Installing or invoking the skill could let it use an existing Telegram bot credential from the user’s OpenClaw configuration, not just a Paradiz-specific token the user explicitly provided.
The script reads the global OpenClaw configuration and falls back to the general Telegram channel bot token, even though the supplied requirements declare no primary credential, env vars, or config paths.
cfg = Path('/home/openclaw/.openclaw/openclaw.json') ... bt = str(j.get('channels', {}).get('telegram', {}).get('botToken', '')).strip()Declare the Telegram credential and chat ID in metadata, remove fallback to global channel credentials, and require an explicit Paradiz-scoped token or user confirmation before sending notifications.
Customer personal and payment-related booking details may be forwarded to a Telegram chat controlled by the configured bot/chat settings.
The skill instructs the agent to send customer identity, contact, booking dates, room, and payment amount to Telegram, but the destination and authorization boundary are not clearly declared in the registry metadata.
После сообщения гостя о готовности внести предоплату отправлять в Telegram уведомление с данными гостя (ФИО, телефон, e-mail, даты, номер, сумма).
Document exactly which Telegram chat receives notifications, require opt-in or manager confirmation, and avoid sending more customer data than necessary.
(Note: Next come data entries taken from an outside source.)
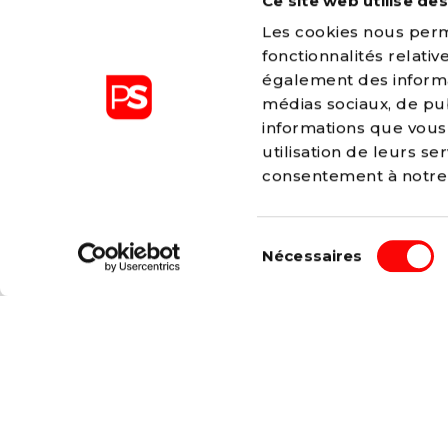
Ce site web utilise de
Les cookies nous perme
fonctionnalités relati
également des informat
médias sociaux, de pub
informations que vous 
utilisation de leurs s
consentement à notr
Sélection
Nécessaires
Les valeurs d’égalité, de fraternité, de solidarité,
du
liberté sont à l’origine de tous les combats men
consentement
Bien sûr, nous adaptons ceux-ci à la société co
aux nouveaux enjeux, mais nos valeurs ne chan
changeront jamais.
Parti Socialiste
13,
Boulevard
de l’Empereur
1000 Bruxelles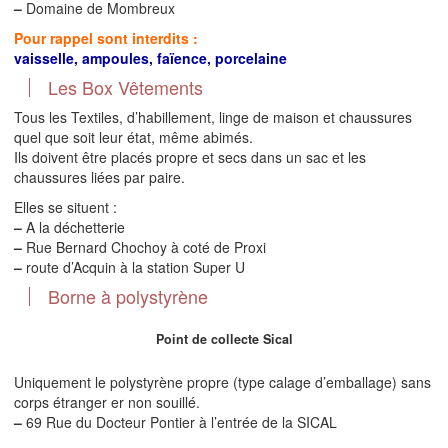
–
Domaine de Mombreux
Pour rappel sont interdits :
vaisselle, ampoules, faïence, porcelaine
Les Box Vêtements
Tous les Textiles, d’habillement, linge de maison et chaussures
quel que soit leur état, même abimés.
Ils doivent être placés propre et secs dans un sac et les
chaussures liées par paire.
Elles se situent :
–
A la déchetterie
–
Rue Bernard Chochoy à coté de Proxi
–
route d’Acquin à la station Super U
Borne à polystyrène
Point de collecte Sical
Uniquement le polystyrène propre (type calage d’emballage) sans
corps étranger er non souillé.
–
69 Rue du Docteur Pontier à l’entrée de la SICAL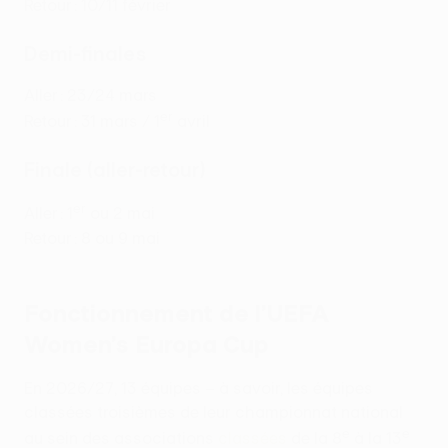
Retour : 10/11 février
Demi-finales
Aller : 23/24 mars
er
Retour : 31 mars / 1
avril
Finale (aller-retour)
er
Aller : 1
ou 2 mai
Retour : 8 ou 9 mai
Fonctionnement de l’UEFA
Women’s Europa Cup
En 2026/27, 13 équipes – à savoir, les équipes
classées troisièmes de leur championnat national
e
e
au sein des associations
classées
de la 8
à la 13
Customer contact and booking details can remain in local skill files and may be exposed through backups, package sharing, or later agent context reuse.
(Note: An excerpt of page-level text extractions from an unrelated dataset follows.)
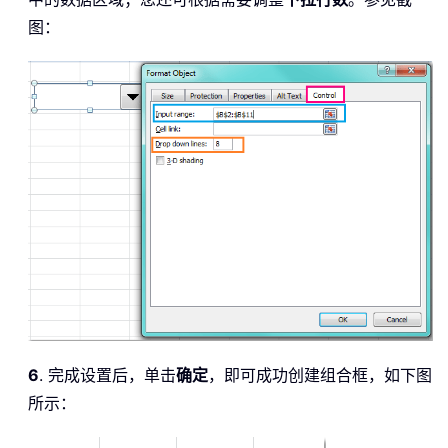
图：
6
. 完成设置后，单击
确定
，即可成功创建组合框，如下图
所示：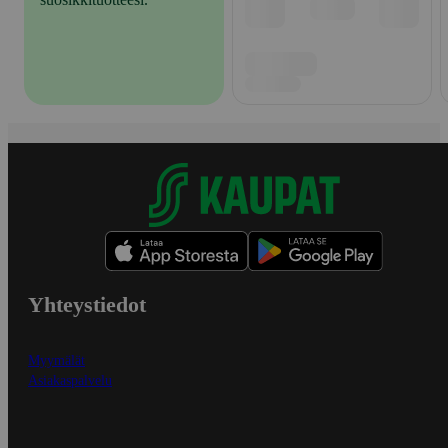
Yhteystiedot
Myymälät
Asiakaspalvelu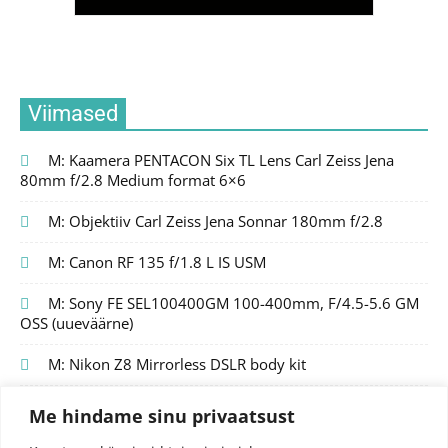
Viimased
M: Kaamera PENTACON Six TL Lens Carl Zeiss Jena
80mm f/2.8 Medium format 6×6
M: Objektiiv Carl Zeiss Jena Sonnar 180mm f/2.8
M: Canon RF 135 f/1.8 L IS USM
M: Sony FE SEL100400GM 100-400mm, F/4.5-5.6 GM
OSS (uueväärne)
M: Nikon Z8 Mirrorless DSLR body kit
Me hindame sinu privaatsust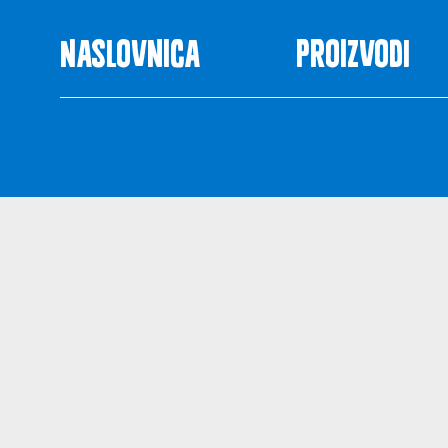
Naslovnica
Proizvodi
The packaged data files contain persistent VK lead records with identifiers, names, phone numbers, emails, dates, rooms, and amounts, showing that customer data is stored inside the skill’s data directory.
"user_id": 14229263, ... "email": "keeper78@inbox.ru", "phone": "+79999999999", ... "fio": "Иванов Иван Иванович"
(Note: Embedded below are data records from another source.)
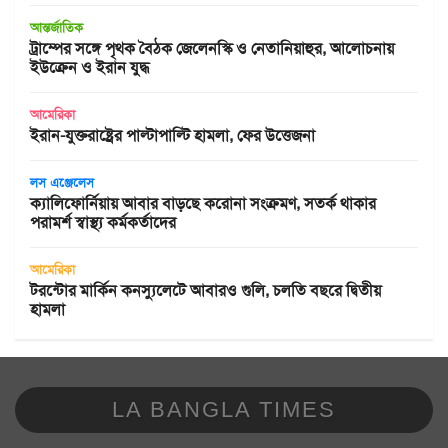
আন্তর্জাতিক
ট্রাম্পের সঙ্গে পৃথক বৈঠক জেলেনস্কি ও নেতানিয়াহুর, আলোচনায়
ইউক্রেন ও ইরান যুদ্ধ
আমেরিকা
ইরান-যুক্তরাষ্ট্রের পাল্টাপাল্টি হামলা, ফের উত্তেজনা
লস এঞ্জেলেস
ক্যালিফোর্নিয়ায় আবার বাড়ছে করোনা সংক্রমণ, সতর্ক থাকার
পরামর্শ স্বাস্থ্য কর্মকর্তাদের
আমেরিকা
টরন্টোর মার্কিন কনস্যুলেটে আবারও গুলি, চলতি বছরে দ্বিতীয়
হামলা
LA BANGLA TIMES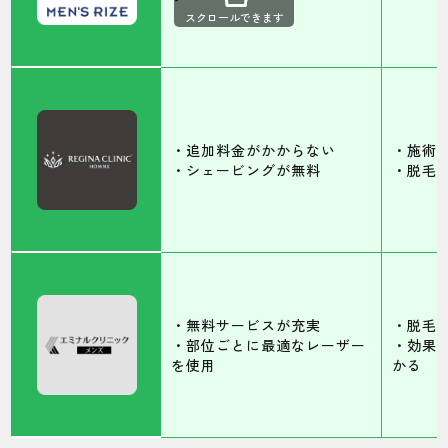
スクロールできます
・追加料金がかからない
・施術
・シェービングが無料
・脱毛
・無料サービスが充実
・脱毛
・部位ごとに最適なレーザー
・効果
を使用
かる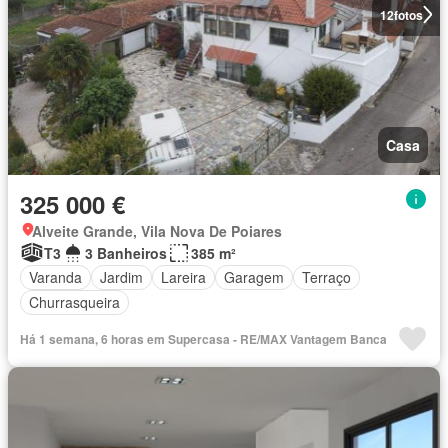
12
fotos
Casa
325 000 €
Alveite Grande, Vila Nova De Poiares
T3
3 Banheiros
385 m²
Varanda
Jardim
Lareira
Garagem
Terraço
Churrasqueira
Há 1 semana, 6 horas em Supercasa - RE/MAX Vantagem Banca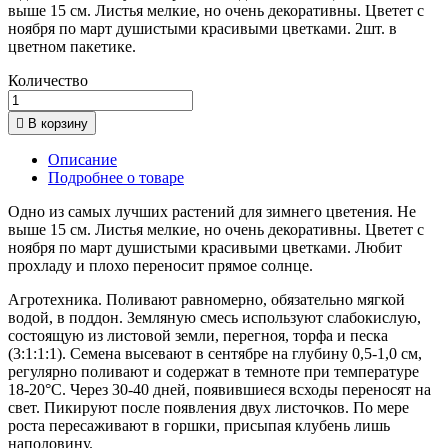
выше 15 см. Листья мелкие, но очень декоративны. Цветет с
ноября по март душистыми красивыми цветками. 2шт. в
цветном пакетике.
Количество

В корзину
Описание
Подробнее о товаре
Одно из самых лучших растений для зимнего цветения. Не
выше 15 см. Листья мелкие, но очень декоративны. Цветет с
ноября по март душистыми красивыми цветками. Любит
прохладу и плохо переносит прямое солнце.
Агротехника. Поливают равномерно, обязательно мягкой
водой, в поддон. Земляную смесь используют слабокислую,
состоящую из листовой земли, перегноя, торфа и песка
(3:1:1:1). Семена высевают в сентябре на глубину 0,5-1,0 см,
регулярно поливают и содержат в темноте при температуре
18-20°С. Через 30-40 дней, появившиеся всходы переносят на
свет. Пикируют после появления двух листочков. По мере
роста пересаживают в горшки, присыпая клубень лишь
наполовину.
Remove bundled live-looking PII, store operational booking data outside the distributed skill package, and document retention, deletion, and access-control expectations.
If run with the wrong price file or database, the skill could change local pricing records used for quotes or bookings.
The price-sync helper can delete and rewrite pricing rows in a local SQLite database. This is purpose-aligned maintenance behavior and creates a backup first, but it is still a business-data mutation capability.
cur.execute('''DELETE FROM hotel_room_categories_cost
WHERE category=? AND date_from=? AND date_to=? AND number BETWEEN ? AND ?''',Run database-sync commands only on the intended Paradiz database, keep backups, and require explicit user approval before maintenance scripts mutate booking or pricing data.